Note that you will typically have several citations to research in your discussion; some will be the same as in your introduction (especially when you’re tying your results back into previous theory) and some will be new (e.g., if you’re talking about future research ideas and you’ve found a citation to similar research that you can build on).


Scientific writing often gathers the references together near the end of the text so that they do not interfere with reading the manuscript. Thus, the reference section starts on a new page immediately after the discussion section. The word “references” is centered and capitalized. Note the “hanging indent” format used, in which the first line is flush left and the remaining lines are indented (you can use the formatting tool bar in Microsoft Word to accomplish this). References are placed in alphabetical order by first author name, and there are no first names used (only initials).

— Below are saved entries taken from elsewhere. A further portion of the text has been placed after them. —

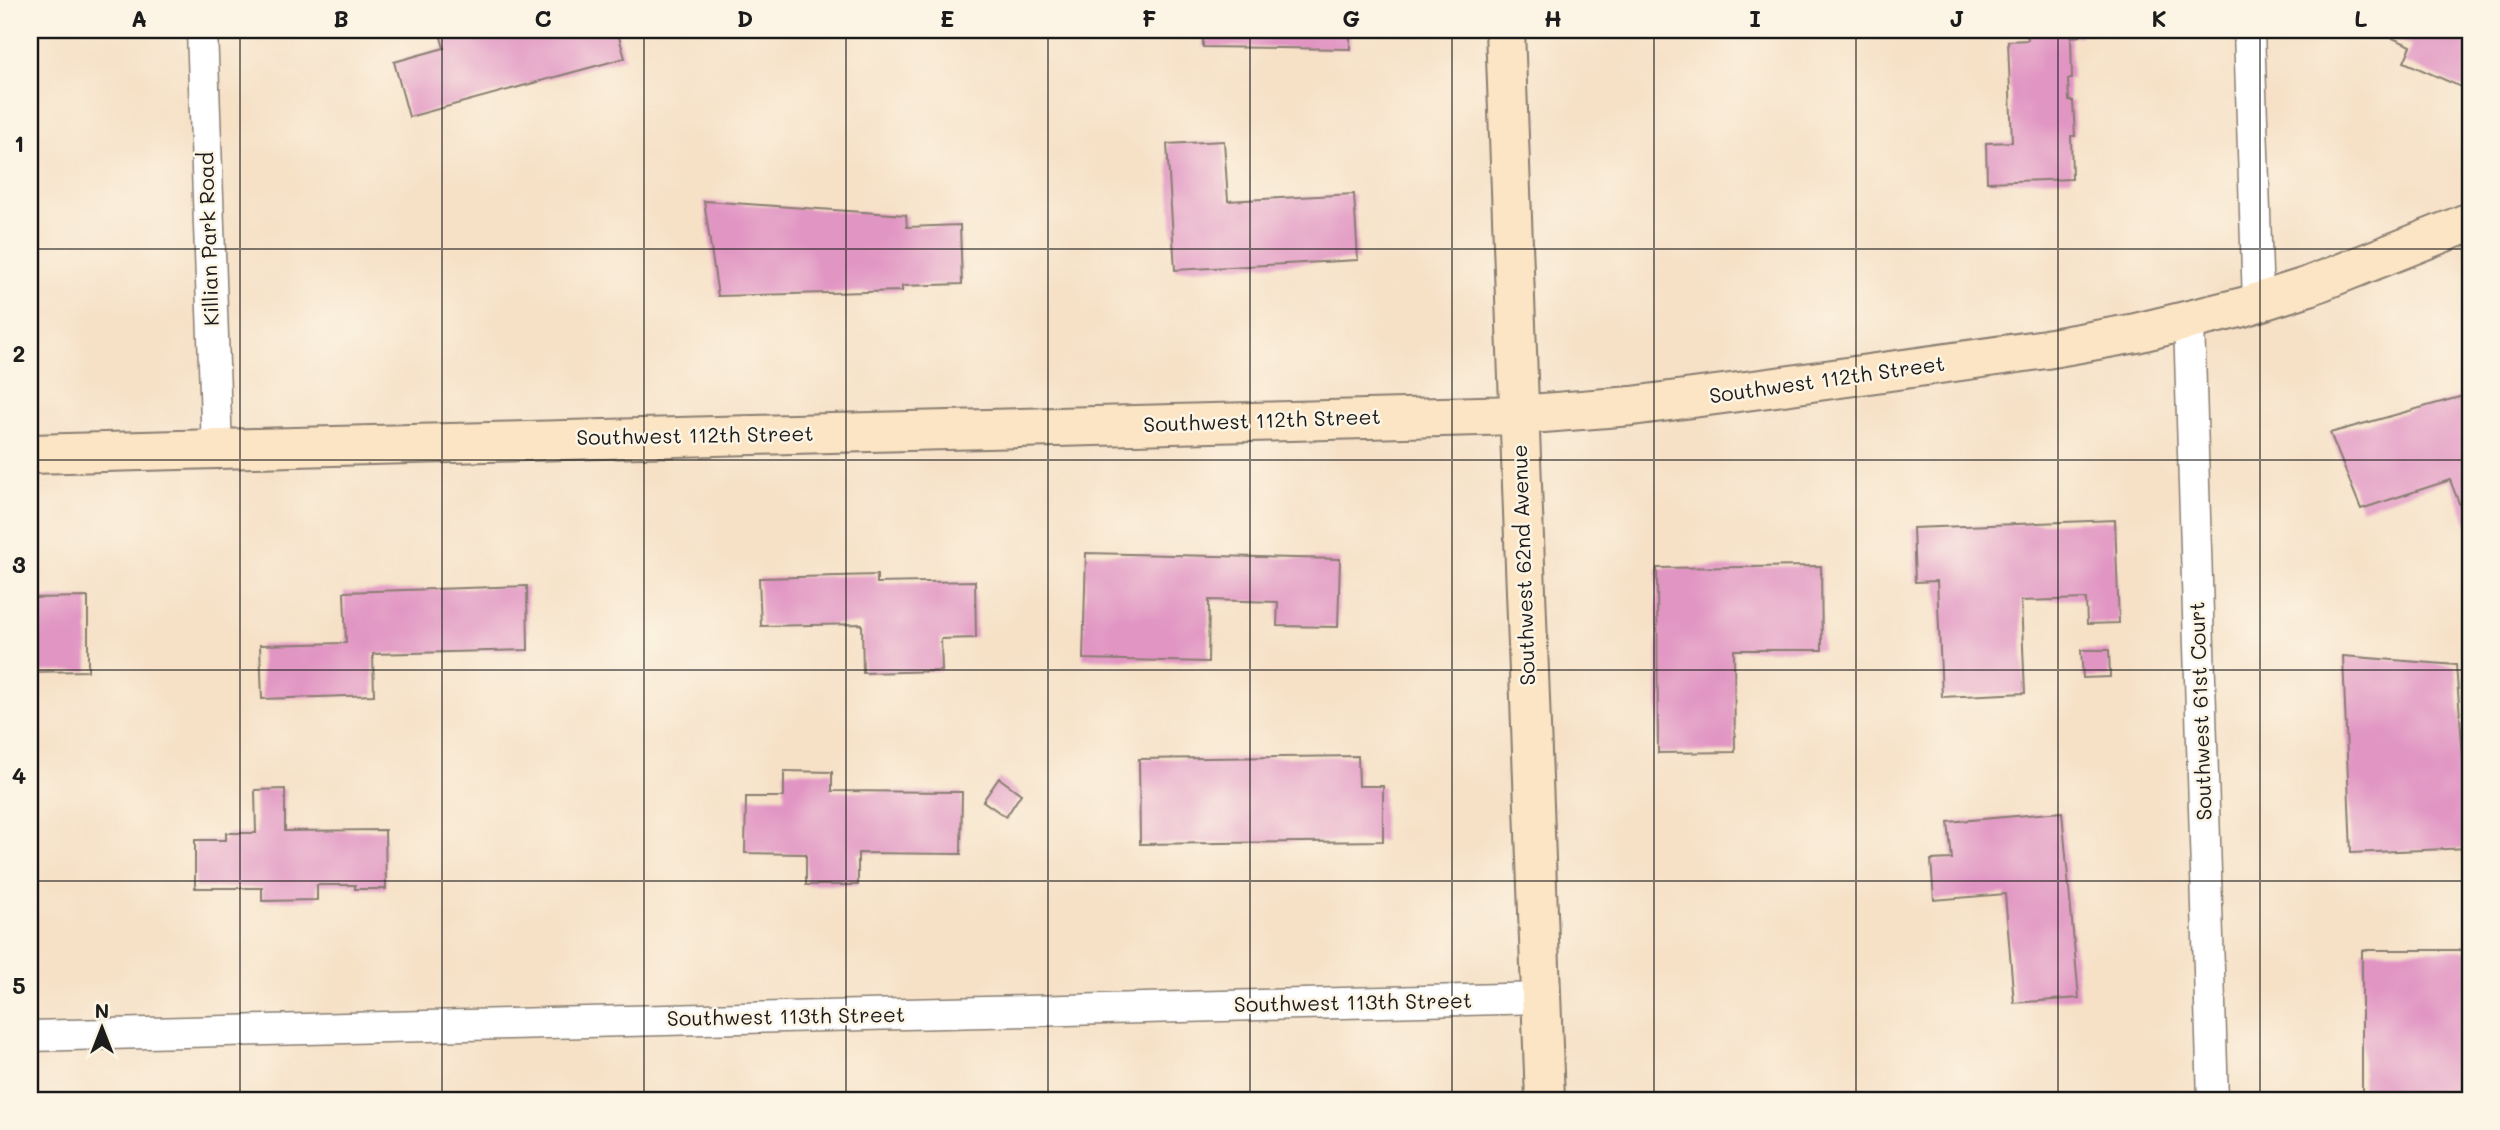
<svg xmlns="http://www.w3.org/2000/svg" width="2500" height="1130" font-family="Mali,sans-serif">
<style>
.building{fill:#e195c3}
.lines{fill:none;stroke-linecap:round;stroke-linejoin:round}
.street-casing{stroke:#897e72;stroke-width:33}
.secondary-casing{stroke:#897e72;stroke-width:42}
.street{stroke:#fff;stroke-width:30}
.secondary{stroke:#fce5c4;stroke-width:38}
.grid{fill:none;stroke:#1c1c1c;stroke-width:2;stroke-opacity:0.55}
.labels{text-anchor:middle;stroke-width:5;stroke-linejoin:round;paint-order:stroke}
.street-label{font-size:21px;fill:#1c1c1c;stroke:#fcf5e5}
.neatline{fill:none;stroke:#1c1c1c;stroke-width:2.5}
.grid-label{font-size:23px;text-anchor:middle;font-weight:bold;fill:#1c1c1c}
</style>
<rect width="100%" height="100%" fill="#fcf5e5"/>
<filter id="ink" filterUnits="userSpaceOnUse"><feTurbulence type="fractalNoise" baseFrequency=".0143" numOctaves="2"/><feDisplacementMap in="SourceGraphic" scale="14" xChannelSelector="R" yChannelSelector="G"/><feConvolveMatrix kernelMatrix="1 2 1 2 8 2 1 2 1" color-interpolation-filters="sRGB"/></filter>
<filter id="wash" filterUnits="userSpaceOnUse"><feTurbulence type="fractalNoise" baseFrequency=".00686" numOctaves="4" result="noise"/><feDisplacementMap in="SourceGraphic" scale="28" xChannelSelector="R" yChannelSelector="G"/><feGaussianBlur stdDeviation="1.57" result="paint"/><feColorMatrix in="noise" values="0 0 0 0 0 0 0 0 0 0 0 0 0 0 0 0 0 1.4 0 .05"/><feComposite in="paint" operator="in"/></filter>
<g filter="url(#wash)">
<rect width="100%" height="100%" fill="#f6e1c7"/>
<g id="blocks">
<path class="building" d="M 439,30 L 617,30 L 625,58 L 409,117 L 394,62 L 444,48 Z
M 1203,30 L 1350,30 L 1350,49 L 1203,47 Z
M 2027,30 L 2080,30 L 2080,36 L 2071,37 L 2072,79 L 2068,79 L 2069,101 L 2073,101 L 2075,136 L 2071,136 L 2072,179 L 1987,182 L 1986,143 L 2012,142 L 2008,41 L 2028,40 Z
M 2374,30 L 2470,30 L 2470,91 L 2404,62 L 2411,46 Z
M 1224,141 L 1228,201 L 1354,194 L 1358,260 L 1175,270 L 1167,144 Z
M 704,201 L 906,215 L 907,227 L 960,225 L 962,284 L 902,286 L 902,291 L 718,296 Z
M 2470,394 L 2470,523 L 2467,524 L 2450,480 L 2361,509 L 2330,433 Z
M 2115,520 L 2119,623 L 2087,624 L 2086,599 L 2021,601 L 2025,693 L 1942,697 L 1937,581 L 1915,582 L 1913,528 Z
M 1086,553 L 1340,559 L 1338,627 L 1277,626 L 1278,602 L 1209,600 L 1208,662 L 1083,659 Z
M 1821,566 L 1822,650 L 1734,650 L 1735,752 L 1658,753 L 1657,568 Z
M 877,575 L 877,583 L 975,581 L 976,638 L 941,639 L 942,671 L 863,673 L 862,624 L 761,626 L 759,578 Z
M 527,586 L 528,650 L 373,654 L 374,695 L 262,699 L 260,645 L 346,643 L 344,592 Z
M 88,597 L 88,671 L 30,672 L 30,598 Z
M 2081,650 L 2109,650 L 2110,677 L 2083,678 Z
M 2343,656 L 2456,665 L 2470,848 L 2351,853 Z
M 1358,756 L 1359,786 L 1383,786 L 1383,841 L 1140,844 L 1139,759 Z
M 784,771 L 832,772 L 832,791 L 962,792 L 961,854 L 858,853 L 858,885 L 806,885 L 806,854 L 745,853 L 746,797 L 784,797 Z
M 999,778 L 1021,794 L 1006,817 L 983,801 Z
M 285,789 L 285,831 L 385,830 L 386,889 L 355,889 L 355,885 L 317,885 L 317,900 L 262,901 L 262,888 L 195,888 L 195,840 L 226,840 L 226,833 L 256,833 L 255,790 Z
M 2062,812 L 2079,998 L 2014,1003 L 2005,894 L 1934,900 L 1931,860 L 1952,859 L 1948,822 Z
M 2362,950 L 2470,950 L 2470,1100 L 2362,1100 Z"/>
</g>
</g>
<g filter="url(#ink)">
<use href="#blocks" fill-opacity="0" stroke="#897e72" stroke-width="2"/>
<g class="lines">
<defs>
<path id="street" d="M 202,30 L 217,448
M 2249,30 L 2258,303
M 2189,322 L 2213,1100
M 30,1036 L 1542,998"/>
<path id="secondary" d="M 1505,30 L 1545,1100
M 30,454 L 1518,415 L 1632,406 L 1776,387 L 2046,349 L 2136,333 L 2243,307 L 2309,286 L 2470,222"/>
</defs>
<use href="#street" class="street-casing"/>
<use href="#secondary" class="secondary-casing"/>
<use href="#street" class="street"/>
<use href="#secondary" class="secondary"/>
</g>
</g>
<path class="grid" d="M 240,30 L 240,1100M 442,30 L 442,1100M 644,30 L 644,1100M 846,30 L 846,1100M 1048,30 L 1048,1100M 1250,30 L 1250,1100M 1452,30 L 1452,1100M 1654,30 L 1654,1100M 1856,30 L 1856,1100M 2058,30 L 2058,1100M 2260,30 L 2260,1100M 30,249 L 2470,249M 30,460 L 2470,460M 30,670 L 2470,670M 30,881 L 2470,881"/>
<g class="labels">
<g class="street-label">
<text transform="translate(209 239) rotate(-92)" y="7">Killian Park Road</text>
<text transform="translate(1827 380) rotate(-8)" y="7">Southwest 112th Street</text>
<text transform="translate(1262 421) rotate(-2)" y="7">Southwest 112th Street</text>
<text transform="translate(695 436) rotate(-1)" y="7">Southwest 112th Street</text>
<text transform="translate(1524 565) rotate(-92)" y="7">Southwest 62nd Avenue</text>
<text transform="translate(2201 711) rotate(-92)" y="7">Southwest 61st Court</text>
<text transform="translate(1353 1003) rotate(-1)" y="7">Southwest 113th Street</text>
<text transform="translate(786 1017) rotate(-1)" y="7">Southwest 113th Street</text>
</g>
</g>
<rect width="2500" height="1130" fill="none" stroke="#fcf5e5" stroke-width="77"/>
<g transform="translate(102 1028)" stroke="#fcf5e5" stroke-width="5" paint-order="stroke">
<path d="M0-5L12 26L0 18L-12 26Z" fill="#1c1c1c"/>
<text y="-10" font-size="19" font-weight="bold" text-anchor="middle" fill="#1c1c1c">N</text>
</g>
<rect x="38" y="38" width="2424" height="1054" class="neatline"/>
<g class="grid-label">
<text x="139" y="27">A</text>
<text x="341" y="27">B</text>
<text x="543" y="27">C</text>
<text x="745" y="27">D</text>
<text x="947" y="27">E</text>
<text x="1149" y="27">F</text>
<text x="1351" y="27">G</text>
<text x="1553" y="27">H</text>
<text x="1755" y="27">I</text>
<text x="1957" y="27">J</text>
<text x="2159" y="27">K</text>
<text x="2361" y="27">L</text>
<text x="19" y="152">1</text>
<text x="19" y="362">2</text>
<text x="19" y="573">3</text>
<text x="19" y="784">4</text>
<text x="19" y="994">5</text>
</g>
</svg>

Article and book titles (other than the first word and the first word after a colon, if there is one) are not capitalized.

Below are several common examples (i.e., a journal article, a website, a conference paper, a book, and a chapter in an edited book, respectively) of the format required for different types of text references. Further information can be obtained by consulting the American Psychological Association’s Publication Manual.

Gilbert, D. T., McNulty, S. E., Giuliano, T. A., & Benson, E. J. (1992). Blurry words and fuzzy deeds: The attribution of obscure behavior. Journal of Personality and Social Psychology, 62, 18-25.

Krystek, L. I. (1996). Nessie of Loch Ness. Retrieved September 5, 2004, from http://www.unmuseum.mus.pa.us/lochness.htm.
Turner, K. L., Giuliano, T. A., Lundquist, J. C., & Knight, J. L. (2003). Twice as nice: The double burden of contemporary female athletes. Poster presented at the 18th annual meeting of the American Psychological Society, Atlanta.

Vallacher, R. R., & Wegner, D. M. (1985). A theory of action identification. Hillsdale, NJ: Erlbaum.

Zajonc, R. B. (1968). Social facilitation in cockroaches. In E. C. Simmel, R. A. Hoppe, & G. A. Milton (Eds.), Social facilitation and imitative behavior (pp. 258-302). Boston: Allyn and Bacon.